On ne s’inquiète bien souvent que de ce que l’on vous montre. Il en est de la violence des jeunes comme d’autres phénomènes dont l’ampleur tient davantage à l’effet de loupe médiatique qu’à une réalité caractérisée. Le rapport de novembre 2023 de la défunte CIIVISE1 tendait à démontrer que les jeunes souffraient davantage de la violence qu’on leur inflige que la société ne souffre de la violence juvénile. En effet, il est loin d’être avéré que la violence soit en expansion au regard d’époques plus lointaines. Sans doute est-elle davantage observée et l’effet multiplicateur des réseaux sociaux en est probablement une des raisons. On remarquera que la violence numérique n’est pas l’apanage de la jeunesse, sur un média où l’anonymisation supposée autorise tous les abus de langage.
Existe-t-il donc une violence spécifique des adolescents caractérisant notre époque ? Jusqu’en 2015 les mineurs mis en examen sous une qualification terroriste représentaient un fait rare et isolé. Depuis il s’est fortement accru en France, sous la qualification d’association de malfaiteurs en vue d’un acte terroriste. Les organismes d’accueil et de protection de la jeunesse ont été alors sollicités dans cette situation déroutante d’une classe d’âge à protéger certes mais dont il s’agissait dorénavant et brusquement de se protéger. Comme toute violence, celle qu’on décrit en lien avec ladite « radicalisation » a été génératrice d’une législation nouvelle. Il s’est produit alors un phénomène inédit en France depuis l’ordonnance de février 1945 qui régit les infractions commises par les mineurs, qui reposait sur la vulnérabilité et l’éducabilité des mineurs. On assiste alors à la création d’une juridiction spécifique pour les mineurs terroristes sans que ce phénomène n’émeuve quiconque2.
Qui sont ces enfants qu’on appelle volontiers « radicalisés » ou « fanatiques » ? Philippe Blanchet3, substitue à la « radicalisation » le terme de fanatisme. Il considère que le terme de « radicalisation » est inadapté car il renvoie dans le langage courant, à tout ce qui touche aux attentats tandis que son sens premier ne renvoie pas nécessairement à des actions violentes. Il prévient contre un usage excessif de cette notion par laquelle on se trouverait à combattre un « changement de comportement » alors que la radicalisation ne pousse pas forcément aux actions violentes. Pourtant le terme radical s’oppose à l’accident en tant qu’il est relatif à la racine, à l’essence d’une chose ou d’un phénomène, sa constance s’oppose à ses expressions variables. Il fait prévaloir ce qui n’est pas l’accident, le malentendu, mais le déterminé et l’immuable.

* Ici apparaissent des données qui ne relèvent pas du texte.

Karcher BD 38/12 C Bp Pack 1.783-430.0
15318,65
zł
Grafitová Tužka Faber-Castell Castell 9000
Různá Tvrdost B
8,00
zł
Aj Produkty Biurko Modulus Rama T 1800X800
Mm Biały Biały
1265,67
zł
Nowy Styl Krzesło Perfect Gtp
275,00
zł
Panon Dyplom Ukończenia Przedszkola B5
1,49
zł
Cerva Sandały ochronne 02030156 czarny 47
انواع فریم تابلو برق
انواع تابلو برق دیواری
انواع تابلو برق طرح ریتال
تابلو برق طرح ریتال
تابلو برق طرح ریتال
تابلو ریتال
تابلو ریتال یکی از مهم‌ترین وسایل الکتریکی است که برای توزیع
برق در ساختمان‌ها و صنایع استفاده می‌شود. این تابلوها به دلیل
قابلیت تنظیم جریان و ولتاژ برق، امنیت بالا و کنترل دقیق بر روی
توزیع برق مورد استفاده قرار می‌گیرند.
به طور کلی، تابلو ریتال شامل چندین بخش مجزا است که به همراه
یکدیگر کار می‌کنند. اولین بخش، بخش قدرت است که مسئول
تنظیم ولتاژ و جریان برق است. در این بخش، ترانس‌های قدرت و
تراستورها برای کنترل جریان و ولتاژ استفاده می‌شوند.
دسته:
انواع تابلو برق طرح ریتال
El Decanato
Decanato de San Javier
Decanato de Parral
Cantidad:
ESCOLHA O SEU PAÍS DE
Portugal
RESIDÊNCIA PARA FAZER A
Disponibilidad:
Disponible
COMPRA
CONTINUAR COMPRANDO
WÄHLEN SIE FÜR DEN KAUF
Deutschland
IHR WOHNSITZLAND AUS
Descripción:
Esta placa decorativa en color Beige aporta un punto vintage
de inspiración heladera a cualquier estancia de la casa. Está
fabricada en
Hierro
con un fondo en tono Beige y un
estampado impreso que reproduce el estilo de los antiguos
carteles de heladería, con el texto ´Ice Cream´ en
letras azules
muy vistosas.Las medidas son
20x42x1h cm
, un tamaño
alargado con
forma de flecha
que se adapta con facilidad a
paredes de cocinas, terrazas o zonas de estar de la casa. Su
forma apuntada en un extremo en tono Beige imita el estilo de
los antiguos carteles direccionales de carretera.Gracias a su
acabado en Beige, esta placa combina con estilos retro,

L’approche radicale semble apporter à ces jeunes un soulagement car ils sont débarrassés de l’équivoque, du malentendu. Ainsi, les enfants rencontrés ne sont pas tant dans une dynamique de séparation que dans la circonscription d’une forme d’étouffement, une forme d’autarcie culturelle et affective qui fait de l’usage des réseaux sociaux sur internet la seule véritable fenêtre ouverte sur un monde refusé. Cette forme de la fin d’un état sans horizon nous renvoie plus sûrement au pari pascalien. L’acte sacrificiel, puisque tel apparaît le sans-horizon de l’action qu’ils mènent, relève du discours eschatologique à la rencontre d’un Dieu qui se dérobe à l’intention et à quoi pallie la promesse d’un paradis. Pour autant, ici, l’acte sacrificiel ne spécule pas sur l’avenir mais plutôt la possibilité d’atteindre l’autre, un autre par son propre sacrifice. Il ne s’agirait pas pour ceux-là de tuer l’autre, l’oppresseur mais de supprimer l’oppression, dont ils se sentent être l’objet, par leur sacrifice.
Débora Fajnwaks
[1] Commission indépendante sur l’inceste et les violences sexuelles faites aux enfants.
[2] Les récentes déclarations de Gabriel Attal rendent compte de l’inflexion qu’ont prise les politiques envers la délinquance juvénile.